-- Requirement --
Without copying any picture, return all lines below exactly.

-- Input data --

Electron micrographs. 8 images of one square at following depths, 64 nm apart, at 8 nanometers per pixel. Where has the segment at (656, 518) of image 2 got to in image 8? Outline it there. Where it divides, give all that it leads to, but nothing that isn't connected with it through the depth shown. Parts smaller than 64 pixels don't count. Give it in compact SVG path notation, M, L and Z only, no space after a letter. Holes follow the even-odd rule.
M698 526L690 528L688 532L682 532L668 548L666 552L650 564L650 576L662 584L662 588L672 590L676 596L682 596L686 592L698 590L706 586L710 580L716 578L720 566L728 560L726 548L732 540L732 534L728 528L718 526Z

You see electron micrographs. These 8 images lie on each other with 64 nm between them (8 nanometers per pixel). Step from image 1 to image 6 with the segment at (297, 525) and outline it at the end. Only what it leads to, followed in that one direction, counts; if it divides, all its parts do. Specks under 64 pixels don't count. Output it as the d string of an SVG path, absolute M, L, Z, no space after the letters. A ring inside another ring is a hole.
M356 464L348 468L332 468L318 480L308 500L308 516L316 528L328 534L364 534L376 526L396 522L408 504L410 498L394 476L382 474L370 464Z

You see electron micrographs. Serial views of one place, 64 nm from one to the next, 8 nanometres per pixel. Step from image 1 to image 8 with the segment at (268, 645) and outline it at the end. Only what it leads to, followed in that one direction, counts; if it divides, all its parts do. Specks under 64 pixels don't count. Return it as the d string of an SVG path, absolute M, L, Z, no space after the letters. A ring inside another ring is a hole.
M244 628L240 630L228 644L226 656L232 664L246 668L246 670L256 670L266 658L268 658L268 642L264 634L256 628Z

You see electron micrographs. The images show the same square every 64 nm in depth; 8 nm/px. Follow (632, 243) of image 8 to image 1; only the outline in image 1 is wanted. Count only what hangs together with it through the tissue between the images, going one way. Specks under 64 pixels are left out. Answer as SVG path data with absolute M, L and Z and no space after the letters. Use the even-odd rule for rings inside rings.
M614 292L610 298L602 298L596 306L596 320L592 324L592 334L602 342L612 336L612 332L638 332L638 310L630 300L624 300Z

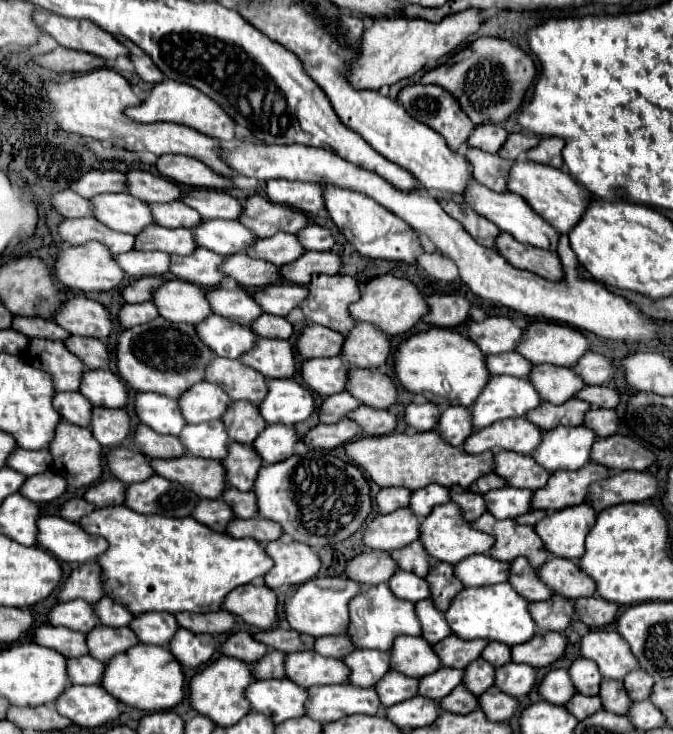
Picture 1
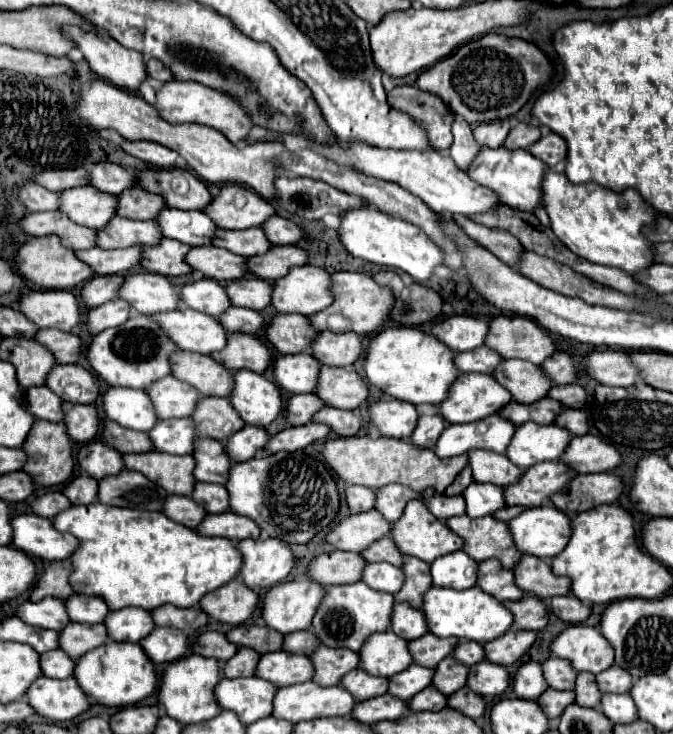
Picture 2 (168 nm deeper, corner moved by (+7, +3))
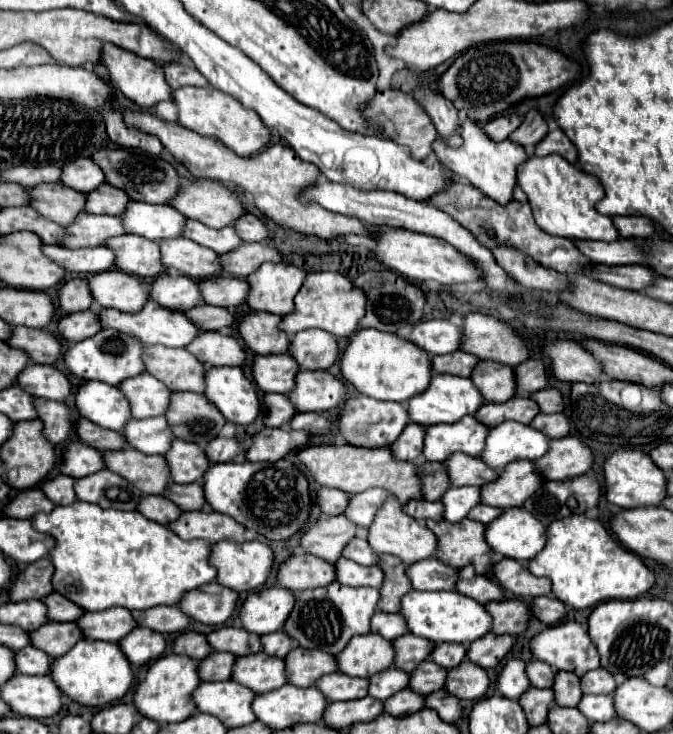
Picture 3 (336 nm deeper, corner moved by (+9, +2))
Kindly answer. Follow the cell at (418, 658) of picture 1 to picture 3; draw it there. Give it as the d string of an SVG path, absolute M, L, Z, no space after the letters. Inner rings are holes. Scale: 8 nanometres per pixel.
M359 635L349 641L349 647L337 655L337 669L349 677L371 677L393 663L391 641L381 635Z

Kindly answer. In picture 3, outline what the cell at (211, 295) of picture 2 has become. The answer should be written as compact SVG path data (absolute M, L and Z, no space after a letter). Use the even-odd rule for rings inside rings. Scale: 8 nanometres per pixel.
M161 273L151 283L151 301L159 303L161 307L169 307L173 311L187 311L195 305L201 305L201 293L193 279L189 277L171 277Z

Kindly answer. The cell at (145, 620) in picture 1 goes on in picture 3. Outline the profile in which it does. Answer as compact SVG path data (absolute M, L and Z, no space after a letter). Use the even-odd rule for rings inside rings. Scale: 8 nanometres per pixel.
M123 607L85 613L85 617L79 617L75 623L77 627L81 627L85 639L99 639L113 643L117 643L123 635L127 635L133 627L137 627L131 617L131 611Z

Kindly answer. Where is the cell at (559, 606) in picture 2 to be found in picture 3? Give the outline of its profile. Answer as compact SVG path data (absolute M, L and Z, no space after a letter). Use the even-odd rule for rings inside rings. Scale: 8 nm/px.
M535 597L529 609L533 617L537 617L541 623L547 623L547 625L559 623L561 617L565 615L565 605L555 597Z

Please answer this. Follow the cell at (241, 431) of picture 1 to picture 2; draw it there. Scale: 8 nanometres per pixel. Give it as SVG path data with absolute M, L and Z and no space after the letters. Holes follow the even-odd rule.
M203 398L199 400L193 416L197 424L199 438L215 438L219 442L225 442L231 438L231 434L239 432L245 422L235 414L235 408L227 398Z

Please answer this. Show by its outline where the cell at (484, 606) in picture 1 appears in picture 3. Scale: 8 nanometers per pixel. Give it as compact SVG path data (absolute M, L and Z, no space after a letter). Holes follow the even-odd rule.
M411 589L401 597L399 613L405 617L407 629L433 643L471 643L491 631L491 617L485 607L457 591L415 591Z

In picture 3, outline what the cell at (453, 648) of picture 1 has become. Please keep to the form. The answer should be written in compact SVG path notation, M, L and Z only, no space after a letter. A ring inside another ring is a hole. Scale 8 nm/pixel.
M405 633L401 637L397 637L395 641L391 641L393 649L395 649L395 659L393 659L393 667L411 673L423 659L429 657L429 653L433 651L433 643L427 639L421 639L413 633Z

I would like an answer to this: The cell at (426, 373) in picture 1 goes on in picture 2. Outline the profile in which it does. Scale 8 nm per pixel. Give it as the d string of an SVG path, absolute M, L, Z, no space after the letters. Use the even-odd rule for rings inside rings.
M385 328L371 342L365 358L367 380L381 388L385 394L411 402L411 404L441 404L447 400L451 382L461 372L455 370L455 352L443 346L433 334L425 334L419 328Z

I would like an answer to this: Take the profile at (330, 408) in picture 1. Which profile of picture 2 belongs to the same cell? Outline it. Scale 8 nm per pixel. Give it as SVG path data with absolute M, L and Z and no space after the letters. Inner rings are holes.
M297 394L287 402L287 420L291 426L303 426L313 420L313 416L325 406L317 394Z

-- Solved problem --
Electron micrographs. 8 images of one square at following depths, 64 nm apart, at 8 nanometers per pixel. Where has the segment at (656, 518) of image 2 got to in image 8? Outline it there. Where it divides, give all that it leads to, but nothing that isn't connected with it through the depth shown. Parts smaller than 64 pixels don't count. Give it in compact SVG path notation, M, L and Z only, no space after a letter. Holes follow the even-odd rule.
M698 526L690 528L688 532L682 532L668 548L666 552L650 564L650 576L662 584L662 588L672 590L676 596L682 596L686 592L698 590L706 586L710 580L716 578L720 566L728 560L726 548L732 540L732 534L728 528L718 526Z

You see electron micrographs. These 8 images lie on each other with 64 nm between them (8 nanometers per pixel). Step from image 1 to image 6 with the segment at (297, 525) and outline it at the end. Only what it leads to, followed in that one direction, counts; if it divides, all its parts do. Specks under 64 pixels don't count. Output it as the d string of an SVG path, absolute M, L, Z, no space after the letters. A ring inside another ring is a hole.
M356 464L348 468L332 468L318 480L308 500L308 516L316 528L328 534L364 534L376 526L396 522L408 504L410 498L394 476L382 474L370 464Z

You see electron micrographs. Serial views of one place, 64 nm from one to the next, 8 nanometres per pixel. Step from image 1 to image 8 with the segment at (268, 645) and outline it at the end. Only what it leads to, followed in that one direction, counts; if it divides, all its parts do. Specks under 64 pixels don't count. Return it as the d string of an SVG path, absolute M, L, Z, no space after the letters. A ring inside another ring is a hole.
M244 628L240 630L228 644L226 656L232 664L246 668L246 670L256 670L266 658L268 658L268 642L264 634L256 628Z

You see electron micrographs. The images show the same square every 64 nm in depth; 8 nm/px. Follow (632, 243) of image 8 to image 1; only the outline in image 1 is wanted. Count only what hangs together with it through the tissue between the images, going one way. Specks under 64 pixels are left out. Answer as SVG path data with absolute M, L and Z and no space after the letters. Use the even-odd rule for rings inside rings.
M614 292L610 298L602 298L596 306L596 320L592 324L592 334L602 342L612 336L612 332L638 332L638 310L630 300L624 300Z

Picture 1
Picture 2 (168 nm deeper, corner moved by (+7, +3))
Picture 3 (336 nm deeper, corner moved by (+9, +2))
Kindly answer. Follow the cell at (418, 658) of picture 1 to picture 3; draw it there. Give it as the d string of an SVG path, absolute M, L, Z, no space after the letters. Inner rings are holes. Scale: 8 nanometres per pixel.
M359 635L349 641L349 647L337 655L337 669L349 677L371 677L393 663L391 641L381 635Z

Kindly answer. In picture 3, outline what the cell at (211, 295) of picture 2 has become. The answer should be written as compact SVG path data (absolute M, L and Z, no space after a letter). Use the even-odd rule for rings inside rings. Scale: 8 nanometres per pixel.
M161 273L151 283L151 301L159 303L161 307L169 307L173 311L187 311L195 305L201 305L201 293L193 279L189 277L171 277Z

Kindly answer. The cell at (145, 620) in picture 1 goes on in picture 3. Outline the profile in which it does. Answer as compact SVG path data (absolute M, L and Z, no space after a letter). Use the even-odd rule for rings inside rings. Scale: 8 nanometres per pixel.
M123 607L85 613L85 617L79 617L75 623L77 627L81 627L85 639L99 639L113 643L117 643L123 635L127 635L133 627L137 627L131 617L131 611Z

Kindly answer. Where is the cell at (559, 606) in picture 2 to be found in picture 3? Give the outline of its profile. Answer as compact SVG path data (absolute M, L and Z, no space after a letter). Use the even-odd rule for rings inside rings. Scale: 8 nm/px.
M535 597L529 609L533 617L537 617L541 623L547 623L547 625L559 623L561 617L565 615L565 605L555 597Z

Please answer this. Follow the cell at (241, 431) of picture 1 to picture 2; draw it there. Scale: 8 nanometres per pixel. Give it as SVG path data with absolute M, L and Z and no space after the letters. Holes follow the even-odd rule.
M203 398L199 400L193 416L197 424L199 438L215 438L219 442L225 442L231 438L231 434L239 432L245 422L235 414L235 408L227 398Z

Please answer this. Show by its outline where the cell at (484, 606) in picture 1 appears in picture 3. Scale: 8 nanometers per pixel. Give it as compact SVG path data (absolute M, L and Z, no space after a letter). Holes follow the even-odd rule.
M411 589L401 597L399 613L405 617L407 629L433 643L471 643L491 631L491 617L485 607L457 591L415 591Z

In picture 3, outline what the cell at (453, 648) of picture 1 has become. Please keep to the form. The answer should be written in compact SVG path notation, M, L and Z only, no space after a letter. A ring inside another ring is a hole. Scale 8 nm/pixel.
M405 633L401 637L397 637L395 641L391 641L393 649L395 649L395 659L393 659L393 667L411 673L423 659L429 657L429 653L433 651L433 643L427 639L421 639L413 633Z

I would like an answer to this: The cell at (426, 373) in picture 1 goes on in picture 2. Outline the profile in which it does. Scale 8 nm per pixel. Give it as the d string of an SVG path, absolute M, L, Z, no space after the letters. Use the even-odd rule for rings inside rings.
M385 328L371 342L365 358L367 380L381 388L385 394L411 402L411 404L441 404L447 400L451 382L461 372L455 370L455 352L443 346L433 334L425 334L419 328Z

I would like an answer to this: Take the profile at (330, 408) in picture 1. Which profile of picture 2 belongs to the same cell? Outline it. Scale 8 nm per pixel. Give it as SVG path data with absolute M, L and Z and no space after the letters. Inner rings are holes.
M297 394L287 402L287 420L291 426L303 426L313 420L313 416L325 406L317 394Z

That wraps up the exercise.